Example 1: Adding a Note to the Current Case

  • (User is viewing Case #0055667)
  • User Command: “Agentforce, add a note to this case: ‘Customer called, issue resolved by rebooting their device.’”
  • Agentforce Agent Interpretation:
    • Identifies intent: AddNoteToRecord
    • Extracts parameters:
      • record_id: “0055667” (from current context)
      • note_content: “Customer called, issue resolved by rebooting their device.”
  • ACP Custom Action Invoked: ACPAddSalesforceNote
  • ACP Tool Called: salesforce_create_record (with sobject_type: 'ContentNote' or similar, and linking to the Case)
  • Expected Outcome: A note is added to Case #0055667. Agentforce agent: “I’ve added your note to this case.”

Pattern 4: Multi-Step or Conditional Actions (Advanced)

More advanced Agentforce agent implementations might handle multi-step processes or conditional logic, potentially involving several ACP tool calls.

Example: Escalate Case and Notify Manager via Slack if Priority is High

  • (User is viewing a high-priority Case)
  • User Command: “Agentforce, escalate this case and notify my manager.”
  • Agentforce Agent Interpretation (could involve multiple steps/rules):
    1. Identifies intent: EscalateCaseAndNotify
    2. Extracts case_id from context.
    3. Checks Case priority (potentially via an ACP tool call like salesforce_get_record_details).
    4. If priority is “High”:
      • Updates Case status to “Escalated” (e.g., salesforce_update_record).
      • Identifies user’s manager (e.g., from User record via salesforce_get_record_details).
      • Sends a Slack message to the manager (e.g., slack_send_message via ACPSlackSendMessage).
  • Expected Outcome: Case status updated, manager notified. Agentforce agent: “Okay, I’ve escalated the case and sent a notification to [Manager’s Name].”

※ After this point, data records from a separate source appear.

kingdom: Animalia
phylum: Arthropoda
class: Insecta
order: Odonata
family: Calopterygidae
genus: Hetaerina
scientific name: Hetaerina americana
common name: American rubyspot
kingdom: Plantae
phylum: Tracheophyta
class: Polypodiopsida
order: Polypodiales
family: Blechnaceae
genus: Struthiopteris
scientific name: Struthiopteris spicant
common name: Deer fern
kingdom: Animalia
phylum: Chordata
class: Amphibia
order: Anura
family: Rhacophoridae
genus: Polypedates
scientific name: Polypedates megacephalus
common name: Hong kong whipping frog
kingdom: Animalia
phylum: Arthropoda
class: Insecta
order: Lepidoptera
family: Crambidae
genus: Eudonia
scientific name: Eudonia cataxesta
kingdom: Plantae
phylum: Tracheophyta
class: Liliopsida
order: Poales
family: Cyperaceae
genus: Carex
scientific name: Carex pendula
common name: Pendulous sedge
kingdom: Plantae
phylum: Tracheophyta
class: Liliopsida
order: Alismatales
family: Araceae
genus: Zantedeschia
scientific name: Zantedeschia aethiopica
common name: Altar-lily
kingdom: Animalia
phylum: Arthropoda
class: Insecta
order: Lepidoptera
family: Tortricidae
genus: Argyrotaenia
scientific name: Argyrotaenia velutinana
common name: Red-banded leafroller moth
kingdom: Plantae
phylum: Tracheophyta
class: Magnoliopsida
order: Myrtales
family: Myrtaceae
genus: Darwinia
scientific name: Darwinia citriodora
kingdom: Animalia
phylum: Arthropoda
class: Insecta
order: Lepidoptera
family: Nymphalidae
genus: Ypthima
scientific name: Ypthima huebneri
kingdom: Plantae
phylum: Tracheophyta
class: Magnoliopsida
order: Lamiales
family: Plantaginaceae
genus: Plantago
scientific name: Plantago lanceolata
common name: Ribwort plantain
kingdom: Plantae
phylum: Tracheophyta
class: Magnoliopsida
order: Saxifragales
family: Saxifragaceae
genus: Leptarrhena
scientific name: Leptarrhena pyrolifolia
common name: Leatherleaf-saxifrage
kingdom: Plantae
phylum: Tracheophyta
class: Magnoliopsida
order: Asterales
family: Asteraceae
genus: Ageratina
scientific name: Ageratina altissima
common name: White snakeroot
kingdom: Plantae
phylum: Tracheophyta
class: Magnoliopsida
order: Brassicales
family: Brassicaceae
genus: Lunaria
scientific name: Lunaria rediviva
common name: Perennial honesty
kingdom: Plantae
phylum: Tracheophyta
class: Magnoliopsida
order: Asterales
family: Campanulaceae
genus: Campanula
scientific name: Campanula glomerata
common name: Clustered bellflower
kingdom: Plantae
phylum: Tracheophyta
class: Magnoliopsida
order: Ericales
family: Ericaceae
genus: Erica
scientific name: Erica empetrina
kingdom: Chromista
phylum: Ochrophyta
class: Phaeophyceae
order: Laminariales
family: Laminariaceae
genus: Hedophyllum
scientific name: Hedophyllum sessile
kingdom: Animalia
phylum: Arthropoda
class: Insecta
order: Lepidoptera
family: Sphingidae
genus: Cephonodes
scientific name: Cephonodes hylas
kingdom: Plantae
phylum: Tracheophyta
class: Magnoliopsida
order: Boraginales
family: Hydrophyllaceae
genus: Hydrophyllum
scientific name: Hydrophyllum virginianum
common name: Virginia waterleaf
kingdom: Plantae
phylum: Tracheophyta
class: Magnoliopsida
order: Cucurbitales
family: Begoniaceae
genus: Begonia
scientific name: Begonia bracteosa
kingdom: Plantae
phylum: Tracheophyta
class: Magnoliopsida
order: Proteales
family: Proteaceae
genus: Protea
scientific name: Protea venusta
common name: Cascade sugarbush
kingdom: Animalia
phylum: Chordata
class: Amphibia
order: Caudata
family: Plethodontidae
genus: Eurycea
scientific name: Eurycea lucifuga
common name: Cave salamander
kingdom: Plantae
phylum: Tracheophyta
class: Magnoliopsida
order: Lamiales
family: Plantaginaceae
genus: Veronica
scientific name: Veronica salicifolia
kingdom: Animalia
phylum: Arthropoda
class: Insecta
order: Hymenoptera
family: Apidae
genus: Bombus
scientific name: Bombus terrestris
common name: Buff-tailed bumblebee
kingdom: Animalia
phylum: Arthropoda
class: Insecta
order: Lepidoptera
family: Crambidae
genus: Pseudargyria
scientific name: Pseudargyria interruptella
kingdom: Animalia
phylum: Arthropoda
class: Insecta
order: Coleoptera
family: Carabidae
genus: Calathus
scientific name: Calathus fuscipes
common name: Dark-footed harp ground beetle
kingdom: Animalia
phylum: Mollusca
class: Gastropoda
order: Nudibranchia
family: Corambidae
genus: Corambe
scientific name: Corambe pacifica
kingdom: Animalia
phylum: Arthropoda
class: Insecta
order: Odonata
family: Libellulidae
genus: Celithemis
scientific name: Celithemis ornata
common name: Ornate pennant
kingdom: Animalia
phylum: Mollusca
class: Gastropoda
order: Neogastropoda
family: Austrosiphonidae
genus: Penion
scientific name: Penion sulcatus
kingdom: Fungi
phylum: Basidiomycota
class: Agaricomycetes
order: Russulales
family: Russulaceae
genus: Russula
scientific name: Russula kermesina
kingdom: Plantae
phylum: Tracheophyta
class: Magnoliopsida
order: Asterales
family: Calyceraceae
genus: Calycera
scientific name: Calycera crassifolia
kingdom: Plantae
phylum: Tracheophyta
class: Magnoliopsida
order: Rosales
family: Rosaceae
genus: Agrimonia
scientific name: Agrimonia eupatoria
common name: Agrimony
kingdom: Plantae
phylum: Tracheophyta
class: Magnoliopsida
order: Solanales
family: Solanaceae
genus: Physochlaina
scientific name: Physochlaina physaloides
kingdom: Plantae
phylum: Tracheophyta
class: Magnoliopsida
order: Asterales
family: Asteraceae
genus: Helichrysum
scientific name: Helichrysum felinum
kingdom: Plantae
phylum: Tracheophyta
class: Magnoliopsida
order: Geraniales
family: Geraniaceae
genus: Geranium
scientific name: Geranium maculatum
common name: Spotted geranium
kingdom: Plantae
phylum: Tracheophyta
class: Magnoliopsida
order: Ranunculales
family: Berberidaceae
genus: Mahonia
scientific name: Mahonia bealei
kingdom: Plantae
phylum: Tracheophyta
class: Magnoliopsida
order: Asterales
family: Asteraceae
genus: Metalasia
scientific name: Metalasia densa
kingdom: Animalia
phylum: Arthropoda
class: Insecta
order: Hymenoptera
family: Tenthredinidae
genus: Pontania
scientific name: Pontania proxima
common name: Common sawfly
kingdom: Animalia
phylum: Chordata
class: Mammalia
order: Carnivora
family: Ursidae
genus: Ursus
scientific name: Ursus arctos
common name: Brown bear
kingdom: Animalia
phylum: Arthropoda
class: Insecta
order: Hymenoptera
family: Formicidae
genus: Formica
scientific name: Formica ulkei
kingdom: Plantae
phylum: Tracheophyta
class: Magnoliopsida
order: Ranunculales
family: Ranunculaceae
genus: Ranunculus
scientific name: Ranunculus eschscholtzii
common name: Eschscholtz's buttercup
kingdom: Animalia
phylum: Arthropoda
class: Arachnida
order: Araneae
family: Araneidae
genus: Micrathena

Tips for Effective Interaction

  • Be Clear and Specific: While Agentforce agents are designed for natural language, clarity helps. “Send a Slack message to #general about X” is better than “Tell everyone X.”
  • Use Keywords: Agentforce agents are often trained on keywords related to tools and actions (e.g., “Slack,” “Case,” “Data Cloud,” “create,” “find”).
  • Provide Necessary Details: If an Agentforce agent asks for clarification (e.g., “Which channel should I send that to?”), provide the missing information.
  • Check Agentforce Agent’s Capabilities: Your organization might provide documentation or a help command for your Agentforce agent, listing common commands it understands.

Conclusion

These patterns demonstrate the versatility of Agentforce agents when powered by ACP. By understanding how user commands can map to ACP tool executions, users can more effectively leverage their Agentforce agents for a wide range of tasks, from simple data lookups to complex multi-system actions. The key is the combination of natural language understanding by the Agentforce agent and the robust, standardized backend operations provided by ACP.